As is often the case, after having successfully fabricated the prop stand, Muthukumar chanced upon a Norton prop stand from an acquaintance, which was then duly repainted and fitted onto the WD16H. Muthukumar nonchalantly tells this isn’t something you crib about. He just takes it in stride, and moves onto the next phase.
Engine & Transmission
Then engine and transmission were then diassembled to replace worn parts. The gearbox had a chunk of metal dislodged, which had to fixed by welding. A bearing mounted on the top gear rod had given up and had to be replaced. It was then Muthukumar realized that the bearing was of a ‘floating’ kind that allowed for slight play along the axis of the rod, and such bearings were not available locally. Another acquaintance helped procure the bearing, a Swedish SKF make.
Muthukumar also decided to swap the piston for a new Hepolite Piston brought down from the UK. The exhaust can was in good shape and needed just a little fixing up, whereas the exhaust pipe was completely damaged and had to to be fabricated.
The Clutch Plates for the Norton and various other bikes and cars of that period used cork to provide the friction necessary to transmit power. Back then, re-corking the plates would have been but a simple task. Now though, you need to as resourceful as Muthukumar, procuring cork from bottle recyclers, ( who have a colloquial numbering system for corks of various sizes) and then machining them to the required dimensions. Muthukumar recommends soaking the cork in water, which makes it flexible enough to be pushed into the openings in the clutch plate.
The crankcase, also has a shield, probably to protect the underside from the unforgiving terrain. Muthukumar also brings to my notice that the tank, has relatively thick sheet metal probably to protect the fuel tank in the event of a crash, whereas the rest of the components have a higher gauge ( less thickness), compared to other British motorcycle of that period.
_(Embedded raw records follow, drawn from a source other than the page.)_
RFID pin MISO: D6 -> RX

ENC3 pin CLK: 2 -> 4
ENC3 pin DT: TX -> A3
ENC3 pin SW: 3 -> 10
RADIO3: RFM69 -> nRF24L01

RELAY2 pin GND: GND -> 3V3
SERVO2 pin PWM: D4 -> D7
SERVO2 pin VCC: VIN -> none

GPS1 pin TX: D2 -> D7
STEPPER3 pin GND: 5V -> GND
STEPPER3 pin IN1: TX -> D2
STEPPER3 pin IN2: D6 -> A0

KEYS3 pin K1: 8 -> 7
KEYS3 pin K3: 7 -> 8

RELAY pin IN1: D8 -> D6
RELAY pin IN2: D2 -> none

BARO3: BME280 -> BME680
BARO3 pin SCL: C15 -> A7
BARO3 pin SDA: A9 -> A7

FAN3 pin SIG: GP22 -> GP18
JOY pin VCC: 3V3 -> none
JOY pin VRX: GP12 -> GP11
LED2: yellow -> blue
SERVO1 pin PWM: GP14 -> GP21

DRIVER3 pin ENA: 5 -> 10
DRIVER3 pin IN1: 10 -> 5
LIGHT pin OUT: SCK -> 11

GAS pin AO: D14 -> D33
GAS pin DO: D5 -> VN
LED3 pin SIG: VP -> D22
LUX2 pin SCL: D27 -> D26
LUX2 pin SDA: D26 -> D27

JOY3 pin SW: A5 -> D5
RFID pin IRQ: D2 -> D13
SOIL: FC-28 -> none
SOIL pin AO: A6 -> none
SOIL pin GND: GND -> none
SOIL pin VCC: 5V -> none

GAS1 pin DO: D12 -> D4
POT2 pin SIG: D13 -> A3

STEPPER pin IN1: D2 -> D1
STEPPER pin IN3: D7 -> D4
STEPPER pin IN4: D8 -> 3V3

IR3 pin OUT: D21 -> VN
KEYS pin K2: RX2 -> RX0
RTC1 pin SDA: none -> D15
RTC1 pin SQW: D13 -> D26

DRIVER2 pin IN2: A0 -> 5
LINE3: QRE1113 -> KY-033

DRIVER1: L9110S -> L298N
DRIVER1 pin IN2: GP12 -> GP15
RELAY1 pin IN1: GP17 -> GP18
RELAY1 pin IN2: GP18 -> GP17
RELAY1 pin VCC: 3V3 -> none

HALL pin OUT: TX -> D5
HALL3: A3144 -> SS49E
Muthukumar suggests, this was probably done with intent to keep the motorcycle lighter.
The insulation for the wiring in the British singles of that period were of the cloth type. Some restorers prefer to use a synthetic lookalike that does the job. Muthukumar didn’t have any such inclination, he preferred a good quality PVC wiring which was then covered up with dyed cloth tape that gives pretty much the same results. Come to think of it, this method, where the restorer puts in more effort to achieve the required result must be more fulfilling than simply slapping on a synthetic substitute he knows is meant to decieve and do nothing much else.
Some components were chromed, some given a cadmium coating and the matt paint with just a hint of gloss, chosen after a lot of trial and error was sprayed and the machine restored to its glory days.
There is one bit of information regarding the engine rebuild that I’d purposely pushed to the end of this page. Muthukumar had procured a ‘new’ old stock crankpin and even though the one in the engine was worthy of operation, he replaced it. He says, the joy and thrill of finding an original component and replacing it in the motorcycle is unparalleled. After having spent time listening to him recount the restoration process, being led through the roller coaster of emotions he rode through, I wonder if I even have the right to disagree, if I wanted to. I’m left in as much awe as I was before being acquainted with the Norton. I realized that with classics like these, a sense of familiarity doesn’t do much to diminish the respect nor the awe you have for the motorcycle. I would also extrapolate this realization to the man, Mr. Muthukumar.
Though I’ve removed the ‘Mr.’ for the convenience of writing, I simply cannot picture myself being on a first name basis with him. Neither can I drop the ‘Sir’ when in conversation. I bet the Queen herself would not want me to.